Friday, February 10, 2012

Day Is Done

The images above are from Frank Borzage's lovely contribution (one of three he would make) to the "Screen Directors Playhouse" series, entitled Day Is Done (1955). As so often in Borzage, we are presented with a simple love story, played out over a hazy, perilous social backdrop. The backdrop in this case being the Korean War, and the love story being, atypically, not of the romantic male-female variety with which Borzage is so commonly associated, but rather the love of music that is shared by and binds together two male soldiers: a distant, dispirited sergeant (Rory Calhoun) and a green, eager-eyed private (Bobby Driscoll). The pair, each a musician before entering the war, find a bugle on the body of a slain Korean soldier while out on reconnaissance patrol one night, and as they each take turns with the instrument, eyes become glazed over, piercing time and flooding them with memories from what might as well have been a previous life, memories that literally melt onto the screen as the sergeant fondly recalls the crisp pride with which the job of the bugler was once carried out, and it becomes clear that the music produced from the bugle is providing for these men an intimate refuge no less than that of the apartment in Seventh Heaven or the hovel in Man's Castle. 

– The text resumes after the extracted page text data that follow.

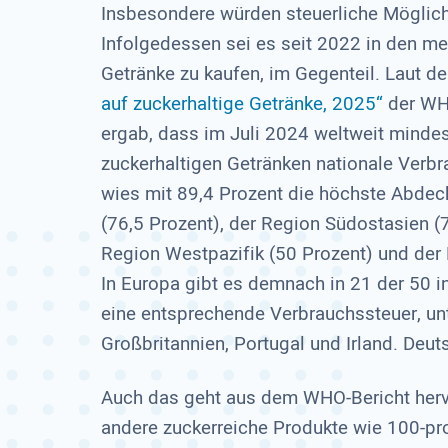
Insbesondere würden steuerliche Möglichk
Infolgedessen sei es seit 2022 in den me
Getränke zu kaufen, im Gegenteil. Laut 
auf zuckerhaltige Getränke, 2025“
der WHO
ergab, dass im Juli 2024 weltweit minde
zuckerhaltigen Getränken nationale Verb
wies mit 89,4 Prozent die höchste Abdeck
(76,5 Prozent), der Region Südostasien (7
Region Westpazifik (50 Prozent) und der 
In Europa gibt es demnach in 21 der 50
eine entsprechende Verbrauchssteuer, unt
Großbritannien, Portugal und Irland. Deut
Auch das geht aus dem WHO-Bericht herv
andere zuckerreiche Produkte wie 100-pr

It would make sense to assume that the restrictions of the half hour television format would do no favors to a director who by this point was considered (barring Moonrise) long past his prime, but this is very much a deeply felt piece of Borzage, with his spare, compressed mise-en-scene, his commitment to foregrounding human drama at the expense of supplemental space translating pretty much untouched, as does, more surprisingly given the length, the air of unhurried leisure with which moments and events are normally allowed to play out in his worlds. Though in this world, alas, the reality of the situation does not ultimately give itself over to the transcendent; here a death is a death is a death, with grief finding expression only through a weary, impromptu performance of "Taps", both an act of solemn farewell and the solidification of another memory.


Peter Lenihan said...

This sounds incredible--classic TV is something I'm pretty ignorant on, which is kinda indefensible considering how many major auteurs did work in the medium.

Drew McIntosh said...

There's a lot of great stuff out there for sure, Peter. Those two Ford's that I mentioned to you recently are just wonderful (one is also for Screen Directors Playhouse), and then things like Tourneur's Twilight Zone episode, which is major in every way, and Hitch's episode for Startime, Incident at a Corner, which is really fascinating and which I believe he shot right after Psycho and used the same crew and Vera Miles, and I'm sure there are plenty of other good examples out there.

Tourneur did a crazy amount of TV work, a couple of his Barbara Stanwyck Show episodes are excellent as well. I haven't seen Ford's Gunsmoke contribution yet, but I've heard great things about it.

Sam Juliano said...

"As so often in Borzage, we are presented with a simple love story, played out over a hazy, perilous social backdrop."

Well, that is indeed Borzage's identification badge, and he's done some beautiful work back in the early period. Like Peter I am unfamiliar with this particular accomplishment but am most intrigued. Great to hear that his trademark aspects survive the thirty minute transcription, and wonderful that you would bring this enterprise into focus here.

Drew McIntosh said...

Thanks, Sam. I know this one can be found, among other places I'm sure, as an extra feature on the free-region Carlotta Blu-ray release of 7th Heaven.